Remove Invasive Plants from Yosemite

Visitors, volunteers, and youth work crews help track and clear invasive weeds, such as this blackberry, to protect Yosemite’s beautiful native wildflowers

Invasive plants are the single largest threat to Yosemite’s beautiful native wildflowers. Invasive species use up valuable resources and can eventually replace native plant populations, throwing entire ecosystems out of balance.

By disrupting ecosystems, invasive plants also can displace wildlife species that are dependent on native plants for food and shelter. Every year brings new invaders, with more than 200 non-native species covering more than 6,000 acres of valuable habitat.

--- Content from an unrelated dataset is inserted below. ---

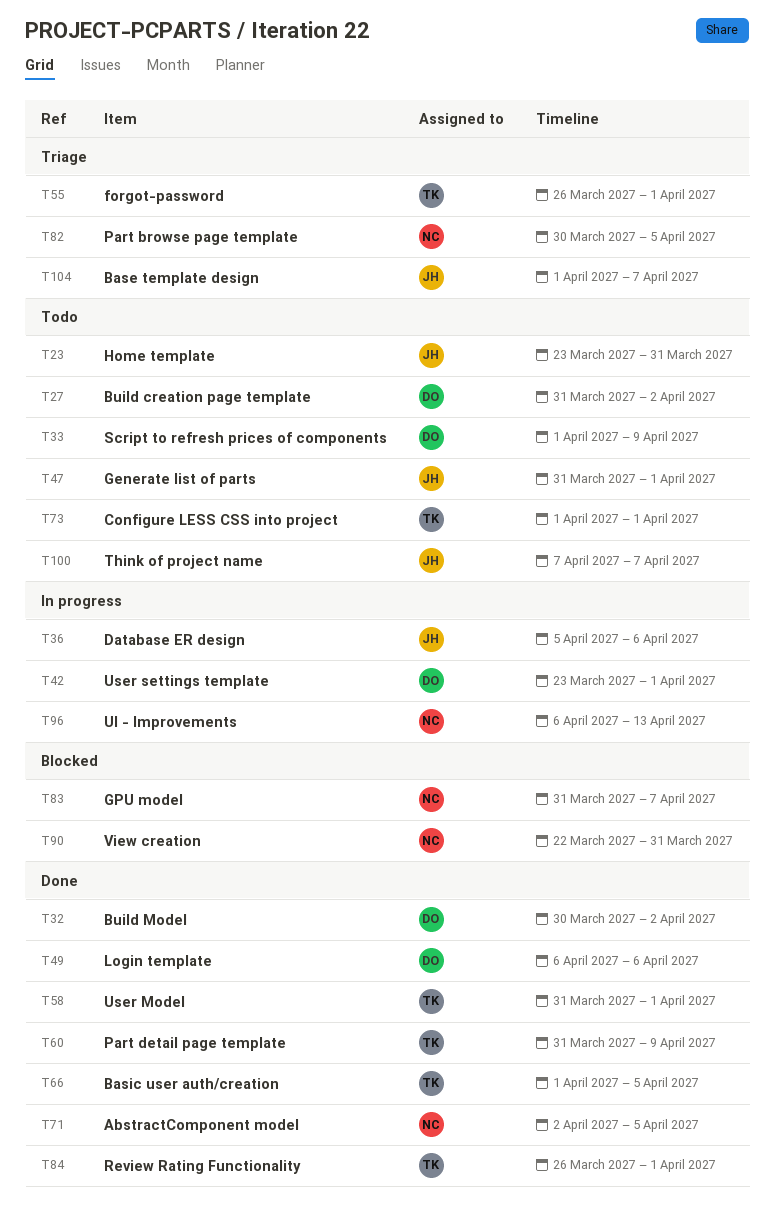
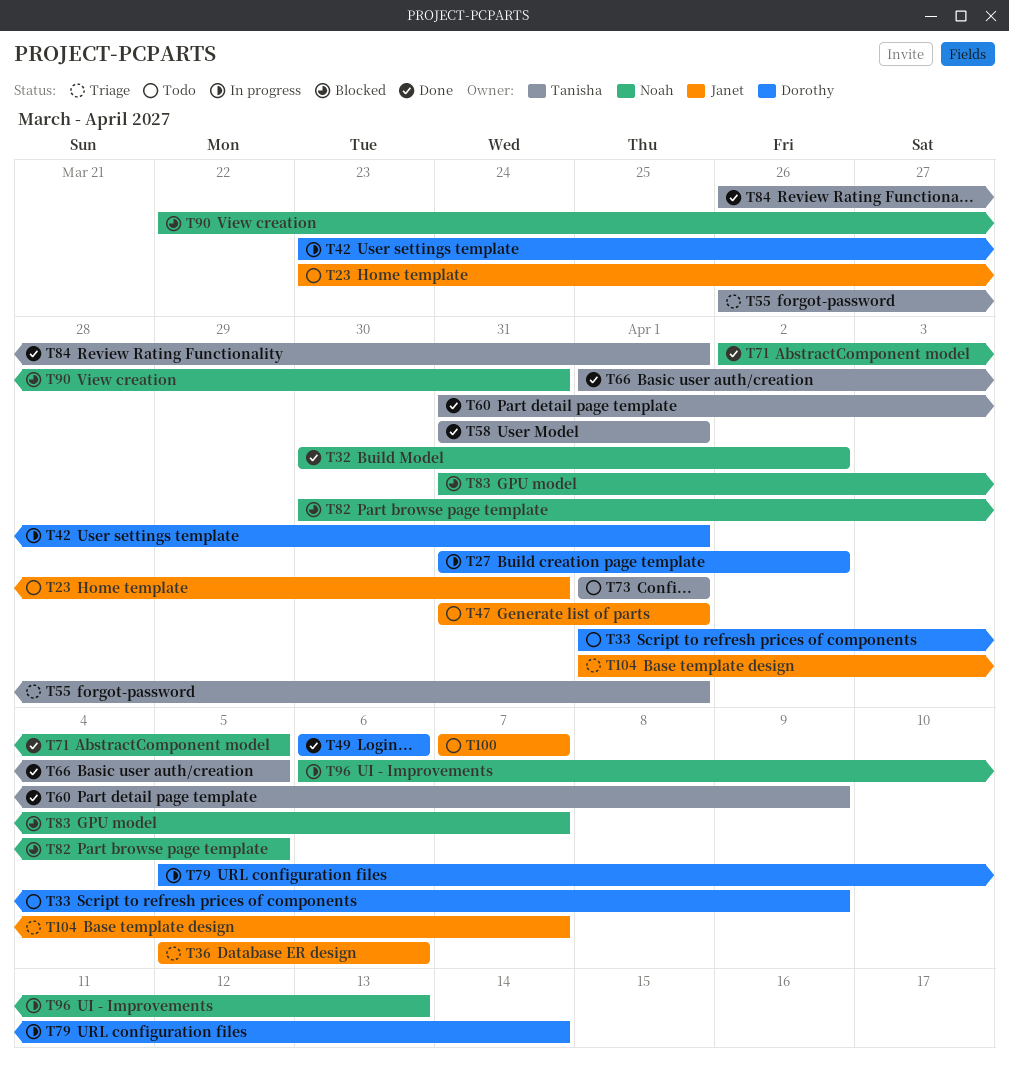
T27, status: Todo -> In progress
T32, owner: Dorothy -> Noah
T36, status: In progress -> Triage
T79: none -> present
T82, status: Triage -> Blocked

This year, the Conservancy will fund the expansion of the park’s survey and treatment efforts into the wilderness. A smartphone app has been developed to assist with the collection of information. You can help by carrying your smartphone and mapping plants as you hike. Every infestation found and treated will protect ecosystem health for future generations to experience.

Your support helps protect Yosemite’s beautiful native wildflowers.

Partnering with Yosemite National Park.

More Habitat Restoration Projects

Project Notes

Himalayan blackberry has displaced more than 100 acres of native vegetation in meadow and riparian areas with high plant and animal diversity. Yellow star thistle has displaced many native plants, reduced the food supply for wild animals  — the sharp spines stop hikers from even walking through it.